Frank's hand gripped his notebook tighter. He could feel the collective judgment like heat pressing against him, suffocating. He wanted to tell them: You don't know. You can't know. And even if you could, the city doesn't work the way you think it does.

Yet he remained silent. He had learned early that silence carried less danger than speech. The family's shadow was long, and fear traveled faster than reason.

Across the courtyard, clusters of students talked in circles. Some shook their heads in disgust, muttering things they would never say to a Moretti directly:

"Why is he allowed to be here?"

"What does he even study here? Law? Justice? Ha!"

"Do you think he'll… do something if someone crosses him?"

And when Frank walked past, their voices fell silent. Not out of respect — fear, yes, but also a guarded hostility. Some cast sideways glances, whispering just low enough that Frank could catch fragments, but not whole sentences.

Inside, Frank's thoughts churned. Law college should be about justice. Rules. Evidence. Ethics. Yet outside the classroom, reality bled in — rumors, fear, legend, and whispered judgment. Some students openly doubted the integrity of the precinct. Others muttered that the uploader might already be punished in ways no law could record.

He recalled moments with Vincenzo, fleeting memories of a boy once innocent, a boy who smiled and joked at family dinners before the father died. That boy had vanished, replaced by the cold figure whose name alone sent shivers through the city. Frank had confronted him once, asking questions, seeking explanations — but Vincenzo had simply said it was coincidence. It had nothing to do with him. How could they believe now, hearing the rumors, seeing the disappearances?

As Frank moved through the campus corridors, the whispers clung like smoke. Some students had the courage to approach his friends, asking, "Do you think he knows about this? Does he approve? What will happen?"

But no one had answers. not Roberto, not Giulia, and certainly not Frank himself.

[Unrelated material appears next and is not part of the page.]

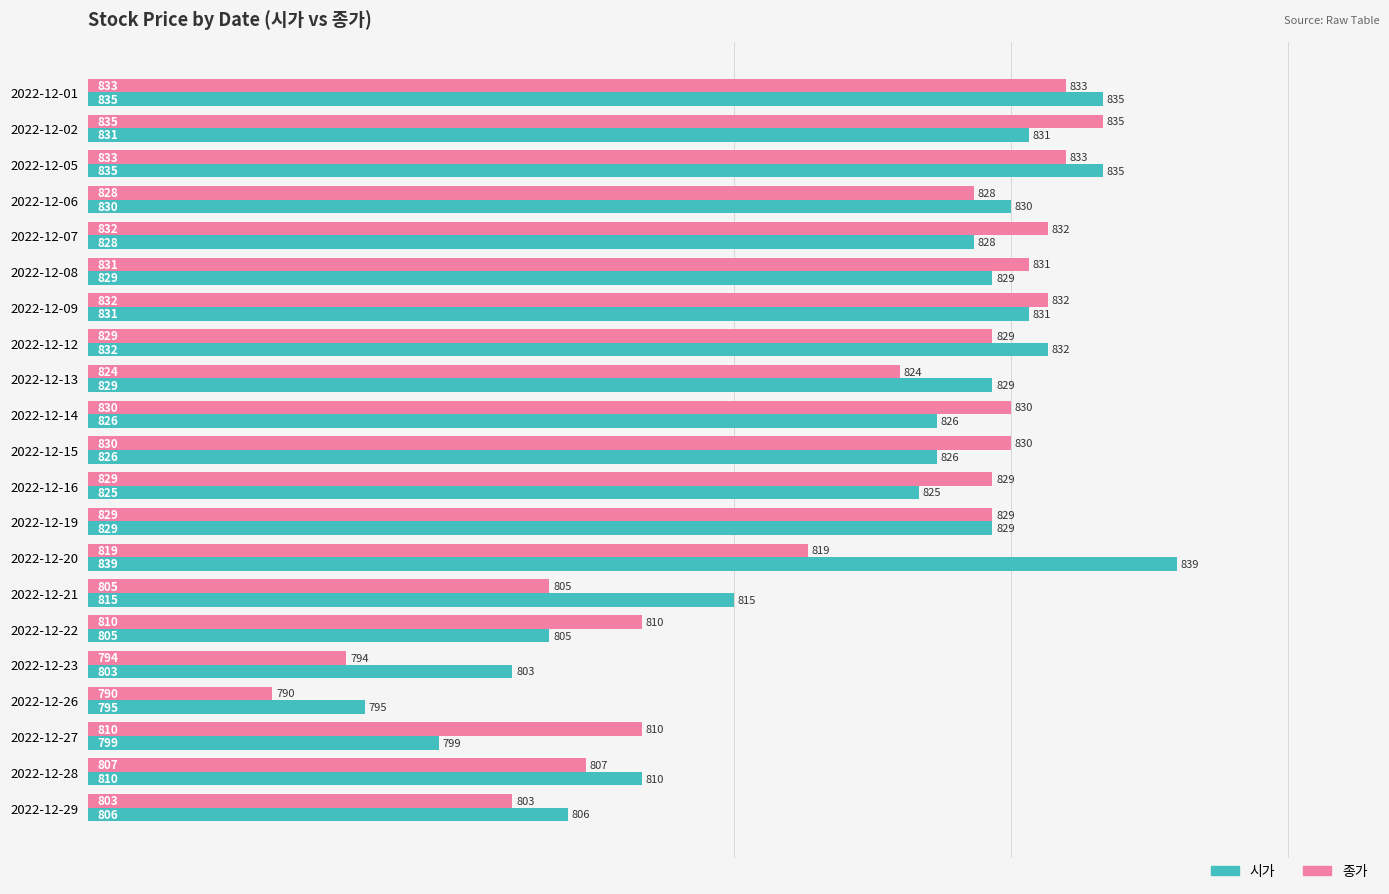

What is the total value across all series at 2022-12-06?

1658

The only thing he knew was that fear had teeth, and rumor had claws, and both dug into the city like roots strangling life from the soil.

Frank's moral compass spun. Law dictated evidence, procedure, restraint. Blood dictated protection, loyalty, readiness. If the family was cornered, he would not abandon them. If the Morettis were threatened, the law could be ignored. And yet, law still mattered — sometimes. Sometimes it had to.

But how could he reconcile law with the whispers, the judgment, the fear — the undeniable presence of the monster his cousin had become?

And all the while, the rumor of the uploader in police custody spread, faster than any official notice, gnawing at the city's nerves. Students debated who would protect him, who could intervene, whether the law itself was enough. Many cast glances at Frank, curious, wary, as though he could answer. As though he even knew.

And he didn't.

He only knew that someone had to be ready. Someone had to be willing.

Because the city whispered, and the city feared, and Vincenzo Moretti's shadow would fall on all of them, sooner or later.